Nothing can be hidden from the eyes of God, our heavenly Physician. ″Everything is uncovered and laid bare before the eyes of him to whom we must give account″ (Hebrews 4:13). The phrase ″laid bare″ is a translation of the Greek tetrachēlismenos, a technical word that comes from gladiatorial contests in the ancient Roman world. When a gladiator falls to the ground and is unable to rise, his victorious opponent will grab hold of his hair and pull his head backwards, thus exposing his neck and his trachea (note the word hidden in the Greek term) or windpipe.15 He will then raise his sword over the neck of his fallen opponent and look to the emperor in the grandstand for instructions. According to popular depictions, if it was thumbs up, the loser was spared. If it was thumbs down, the sword came down on the poor man's neck.

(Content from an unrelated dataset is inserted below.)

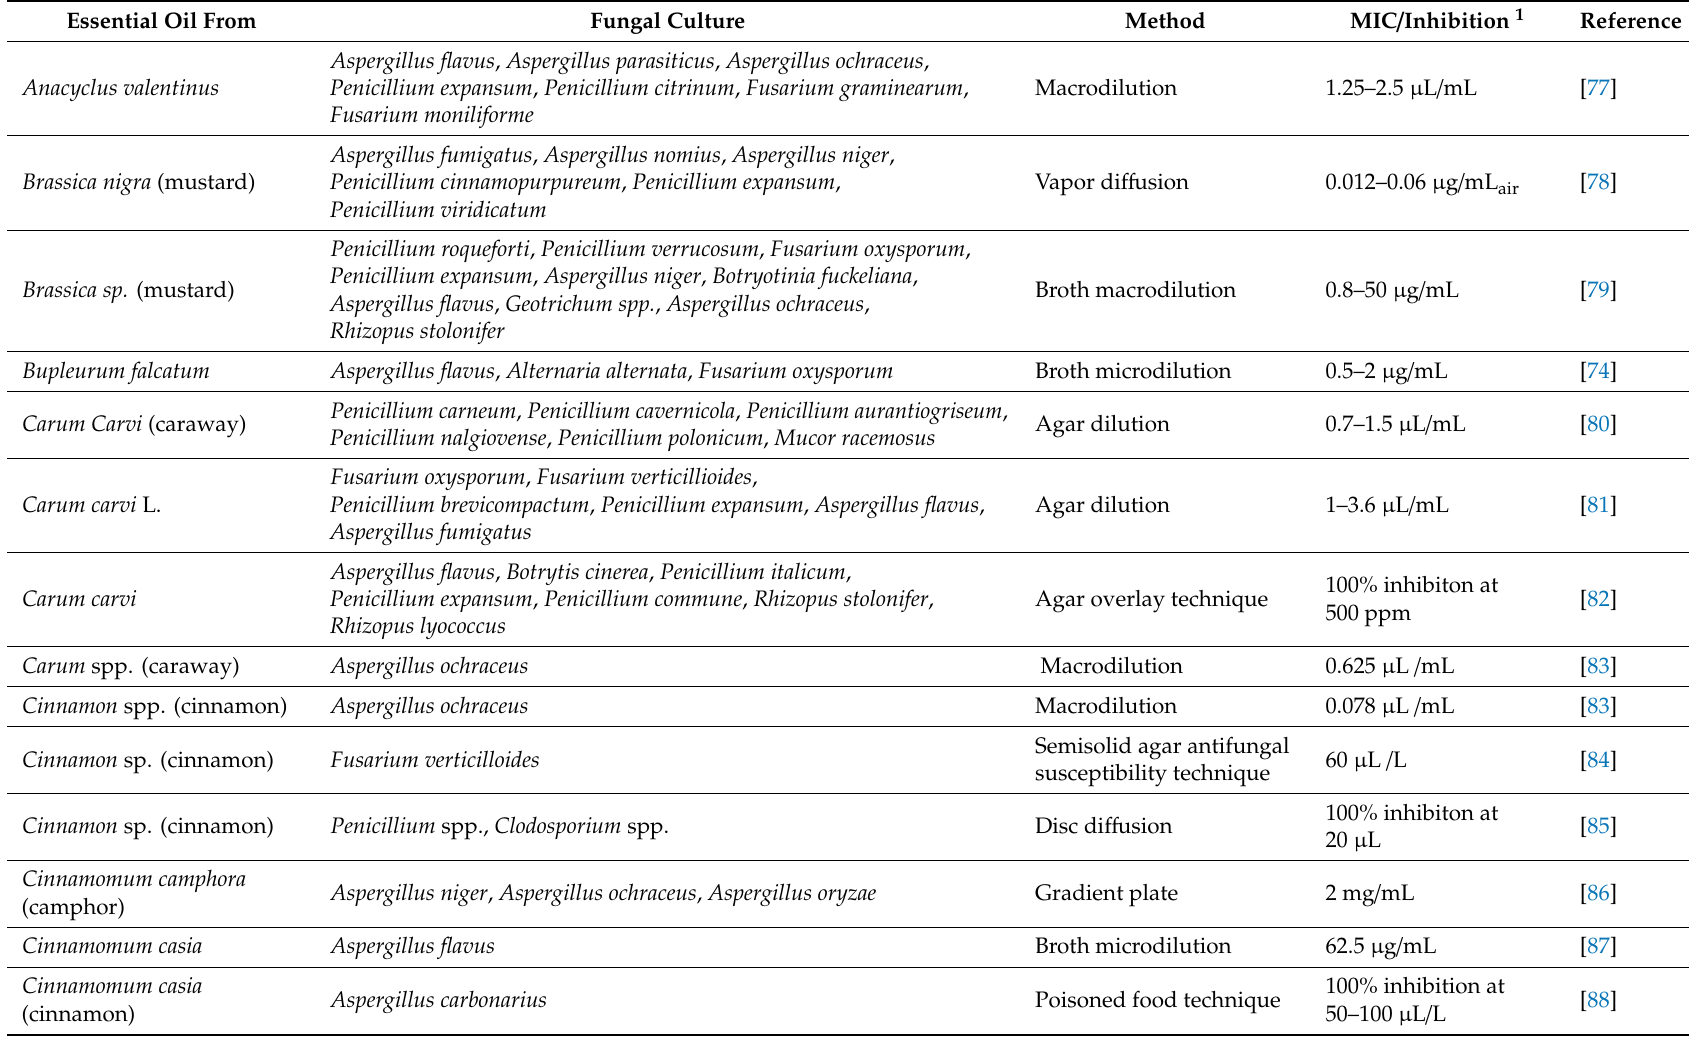
Table 2. Overview of studies about antifungal properties of essential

The author uses a similar idea to convey the idea that when reading Scripture we stand exposed to the judgment of God. The difference is that what is raised above us is not a gladiator's sword that kills but a surgeon's scalpel that heals. If we respond to God's Word with fear and trembling (Psalm 119:161), we are saved and healed. If not, we will have to face God in a future day for our failure to believe and obey (John 12:48).
15Hughes, A Commentary on the Epistle to the Hebrews, 167.
In what way has the Bible been ″living and active″ in your life? Why do Christians ignore or read the Bible superficially (see James 1:22-25)?
How do we avoid hiding from God and letting the Word expose our true condition? When this happens, what should we do?